BRIEF: Using the entries that follow, report the number of lines that include the string "casing", without any other text.
_ _ _
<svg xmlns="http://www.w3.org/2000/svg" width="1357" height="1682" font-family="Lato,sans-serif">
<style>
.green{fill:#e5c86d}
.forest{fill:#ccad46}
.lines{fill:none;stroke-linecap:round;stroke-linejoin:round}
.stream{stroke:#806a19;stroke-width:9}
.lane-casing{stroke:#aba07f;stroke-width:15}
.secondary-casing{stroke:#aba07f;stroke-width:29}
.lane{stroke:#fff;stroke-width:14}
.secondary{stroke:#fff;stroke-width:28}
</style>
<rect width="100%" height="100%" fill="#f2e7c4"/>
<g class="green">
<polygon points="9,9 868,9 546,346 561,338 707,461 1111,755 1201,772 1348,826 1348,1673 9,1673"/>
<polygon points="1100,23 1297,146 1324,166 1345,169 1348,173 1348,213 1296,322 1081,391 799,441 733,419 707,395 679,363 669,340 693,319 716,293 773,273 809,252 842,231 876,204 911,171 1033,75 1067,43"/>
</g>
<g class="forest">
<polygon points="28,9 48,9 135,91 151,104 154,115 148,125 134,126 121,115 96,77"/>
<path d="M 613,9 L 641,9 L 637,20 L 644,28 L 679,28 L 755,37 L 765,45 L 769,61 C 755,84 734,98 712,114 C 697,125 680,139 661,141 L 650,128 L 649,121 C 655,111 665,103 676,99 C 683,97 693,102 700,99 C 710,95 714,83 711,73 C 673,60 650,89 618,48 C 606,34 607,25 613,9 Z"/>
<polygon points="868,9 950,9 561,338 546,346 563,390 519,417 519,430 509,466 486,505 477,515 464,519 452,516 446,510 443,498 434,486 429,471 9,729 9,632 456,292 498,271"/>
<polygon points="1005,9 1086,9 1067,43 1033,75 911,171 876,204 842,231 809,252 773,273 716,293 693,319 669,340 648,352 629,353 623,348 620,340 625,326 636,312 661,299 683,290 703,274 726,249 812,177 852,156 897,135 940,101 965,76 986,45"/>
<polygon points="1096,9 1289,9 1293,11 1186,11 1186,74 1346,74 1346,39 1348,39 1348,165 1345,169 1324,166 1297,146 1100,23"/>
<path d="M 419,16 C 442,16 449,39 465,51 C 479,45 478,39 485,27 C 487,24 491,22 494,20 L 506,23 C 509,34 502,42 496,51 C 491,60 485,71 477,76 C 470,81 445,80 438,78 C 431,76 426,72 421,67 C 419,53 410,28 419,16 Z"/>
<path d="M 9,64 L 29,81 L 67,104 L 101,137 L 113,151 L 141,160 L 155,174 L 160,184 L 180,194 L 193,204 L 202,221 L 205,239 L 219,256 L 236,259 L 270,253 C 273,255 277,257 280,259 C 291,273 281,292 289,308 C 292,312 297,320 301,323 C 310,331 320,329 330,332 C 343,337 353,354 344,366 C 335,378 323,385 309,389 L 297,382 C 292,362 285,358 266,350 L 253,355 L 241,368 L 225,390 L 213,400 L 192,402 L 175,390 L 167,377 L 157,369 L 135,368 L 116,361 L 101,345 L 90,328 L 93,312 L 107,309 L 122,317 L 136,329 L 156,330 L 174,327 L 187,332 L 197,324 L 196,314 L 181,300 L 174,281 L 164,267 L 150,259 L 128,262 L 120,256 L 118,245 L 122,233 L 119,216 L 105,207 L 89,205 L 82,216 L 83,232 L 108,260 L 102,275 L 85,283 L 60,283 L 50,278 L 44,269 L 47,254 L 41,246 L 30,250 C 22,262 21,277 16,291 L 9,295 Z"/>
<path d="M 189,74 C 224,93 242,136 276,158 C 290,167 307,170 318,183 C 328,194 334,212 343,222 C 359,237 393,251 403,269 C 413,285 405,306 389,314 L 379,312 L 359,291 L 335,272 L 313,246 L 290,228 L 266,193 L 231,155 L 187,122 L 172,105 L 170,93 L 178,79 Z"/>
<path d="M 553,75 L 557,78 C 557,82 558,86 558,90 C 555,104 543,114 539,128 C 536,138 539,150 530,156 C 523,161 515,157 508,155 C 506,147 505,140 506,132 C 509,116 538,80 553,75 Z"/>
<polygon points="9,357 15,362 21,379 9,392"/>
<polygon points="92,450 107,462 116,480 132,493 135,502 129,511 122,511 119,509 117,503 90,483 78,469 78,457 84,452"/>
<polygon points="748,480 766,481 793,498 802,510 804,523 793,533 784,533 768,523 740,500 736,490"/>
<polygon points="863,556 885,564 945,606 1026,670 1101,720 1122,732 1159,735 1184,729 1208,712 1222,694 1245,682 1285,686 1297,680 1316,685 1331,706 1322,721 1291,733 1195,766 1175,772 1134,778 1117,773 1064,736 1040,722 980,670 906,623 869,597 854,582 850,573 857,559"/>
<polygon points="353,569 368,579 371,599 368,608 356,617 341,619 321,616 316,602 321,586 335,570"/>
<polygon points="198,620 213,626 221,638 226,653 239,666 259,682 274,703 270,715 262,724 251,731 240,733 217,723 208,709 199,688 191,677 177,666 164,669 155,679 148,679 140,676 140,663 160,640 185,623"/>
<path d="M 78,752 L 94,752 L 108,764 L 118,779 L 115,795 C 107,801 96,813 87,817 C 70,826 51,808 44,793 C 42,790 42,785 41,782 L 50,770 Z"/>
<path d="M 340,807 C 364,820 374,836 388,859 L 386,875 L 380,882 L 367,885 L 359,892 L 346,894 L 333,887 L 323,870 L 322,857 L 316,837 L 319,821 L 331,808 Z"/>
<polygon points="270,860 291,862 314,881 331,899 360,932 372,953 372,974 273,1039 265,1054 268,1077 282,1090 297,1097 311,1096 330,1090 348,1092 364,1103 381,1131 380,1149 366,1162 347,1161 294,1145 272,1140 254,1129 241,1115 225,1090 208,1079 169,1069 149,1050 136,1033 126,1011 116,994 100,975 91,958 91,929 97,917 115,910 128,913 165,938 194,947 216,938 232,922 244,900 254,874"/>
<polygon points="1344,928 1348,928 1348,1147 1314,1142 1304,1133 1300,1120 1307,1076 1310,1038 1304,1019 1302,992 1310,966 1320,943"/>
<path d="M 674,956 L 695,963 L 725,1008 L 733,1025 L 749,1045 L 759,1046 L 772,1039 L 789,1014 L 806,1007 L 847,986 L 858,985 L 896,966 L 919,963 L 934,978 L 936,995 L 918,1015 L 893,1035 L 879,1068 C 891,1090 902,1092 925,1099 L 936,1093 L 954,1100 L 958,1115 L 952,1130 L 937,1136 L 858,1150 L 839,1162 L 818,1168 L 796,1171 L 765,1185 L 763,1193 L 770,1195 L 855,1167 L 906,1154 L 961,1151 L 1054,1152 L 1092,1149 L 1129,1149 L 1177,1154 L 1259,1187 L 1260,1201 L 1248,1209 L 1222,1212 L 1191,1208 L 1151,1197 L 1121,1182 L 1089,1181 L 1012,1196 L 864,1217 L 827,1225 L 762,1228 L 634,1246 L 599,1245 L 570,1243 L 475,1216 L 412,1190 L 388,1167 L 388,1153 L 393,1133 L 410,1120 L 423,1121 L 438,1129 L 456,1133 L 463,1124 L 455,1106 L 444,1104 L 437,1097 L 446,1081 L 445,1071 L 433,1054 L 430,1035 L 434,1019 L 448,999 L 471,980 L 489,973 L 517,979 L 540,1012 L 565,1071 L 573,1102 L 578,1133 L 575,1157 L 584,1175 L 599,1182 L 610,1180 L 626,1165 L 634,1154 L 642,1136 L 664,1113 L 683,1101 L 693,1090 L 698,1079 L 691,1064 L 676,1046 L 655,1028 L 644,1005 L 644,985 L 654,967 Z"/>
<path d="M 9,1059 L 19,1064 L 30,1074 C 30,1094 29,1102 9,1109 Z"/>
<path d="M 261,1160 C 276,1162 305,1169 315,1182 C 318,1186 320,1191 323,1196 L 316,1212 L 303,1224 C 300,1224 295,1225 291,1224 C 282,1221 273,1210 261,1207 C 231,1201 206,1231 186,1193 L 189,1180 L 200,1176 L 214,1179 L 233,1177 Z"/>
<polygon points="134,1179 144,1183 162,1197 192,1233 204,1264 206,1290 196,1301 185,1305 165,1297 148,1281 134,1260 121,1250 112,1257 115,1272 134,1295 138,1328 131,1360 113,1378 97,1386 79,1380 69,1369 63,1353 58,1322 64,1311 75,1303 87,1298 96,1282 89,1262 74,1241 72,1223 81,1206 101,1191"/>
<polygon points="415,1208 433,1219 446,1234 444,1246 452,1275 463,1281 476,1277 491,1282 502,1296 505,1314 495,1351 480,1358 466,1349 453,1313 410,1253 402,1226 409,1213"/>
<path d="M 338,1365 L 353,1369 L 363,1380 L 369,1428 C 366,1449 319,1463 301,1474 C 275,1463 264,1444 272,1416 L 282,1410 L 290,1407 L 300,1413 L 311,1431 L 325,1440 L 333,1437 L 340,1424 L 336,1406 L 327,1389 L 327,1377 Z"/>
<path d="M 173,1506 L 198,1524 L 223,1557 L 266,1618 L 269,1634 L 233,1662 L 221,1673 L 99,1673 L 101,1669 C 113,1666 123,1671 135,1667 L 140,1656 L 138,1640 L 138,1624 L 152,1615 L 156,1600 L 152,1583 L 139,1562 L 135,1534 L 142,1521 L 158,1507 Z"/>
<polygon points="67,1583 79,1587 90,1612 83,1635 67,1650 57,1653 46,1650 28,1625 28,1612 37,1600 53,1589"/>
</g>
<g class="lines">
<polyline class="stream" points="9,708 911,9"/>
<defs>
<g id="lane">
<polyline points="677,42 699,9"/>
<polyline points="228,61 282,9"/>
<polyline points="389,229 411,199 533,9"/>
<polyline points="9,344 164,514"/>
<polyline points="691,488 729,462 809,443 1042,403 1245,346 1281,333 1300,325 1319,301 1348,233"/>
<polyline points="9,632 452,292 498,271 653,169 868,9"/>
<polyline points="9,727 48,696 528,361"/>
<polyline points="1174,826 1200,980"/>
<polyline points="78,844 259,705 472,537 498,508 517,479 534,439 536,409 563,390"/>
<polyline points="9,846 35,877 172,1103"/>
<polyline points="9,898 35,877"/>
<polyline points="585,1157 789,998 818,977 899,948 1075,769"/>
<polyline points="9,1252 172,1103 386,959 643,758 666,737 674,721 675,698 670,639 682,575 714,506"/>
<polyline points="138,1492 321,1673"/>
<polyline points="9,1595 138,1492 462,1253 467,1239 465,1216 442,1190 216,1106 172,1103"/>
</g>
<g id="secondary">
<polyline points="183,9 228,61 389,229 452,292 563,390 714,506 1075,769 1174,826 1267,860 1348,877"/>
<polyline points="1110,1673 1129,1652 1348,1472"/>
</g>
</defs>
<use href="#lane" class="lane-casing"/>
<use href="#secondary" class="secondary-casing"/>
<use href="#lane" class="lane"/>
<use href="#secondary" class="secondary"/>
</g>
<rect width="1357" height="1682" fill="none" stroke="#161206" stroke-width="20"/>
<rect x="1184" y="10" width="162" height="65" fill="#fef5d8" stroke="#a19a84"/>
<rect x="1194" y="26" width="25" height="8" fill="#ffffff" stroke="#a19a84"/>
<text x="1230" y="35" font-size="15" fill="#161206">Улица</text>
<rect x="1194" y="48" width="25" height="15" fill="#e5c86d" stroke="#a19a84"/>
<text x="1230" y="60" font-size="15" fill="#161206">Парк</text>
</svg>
_ _ _
RESPONSE TO THE TASK: 4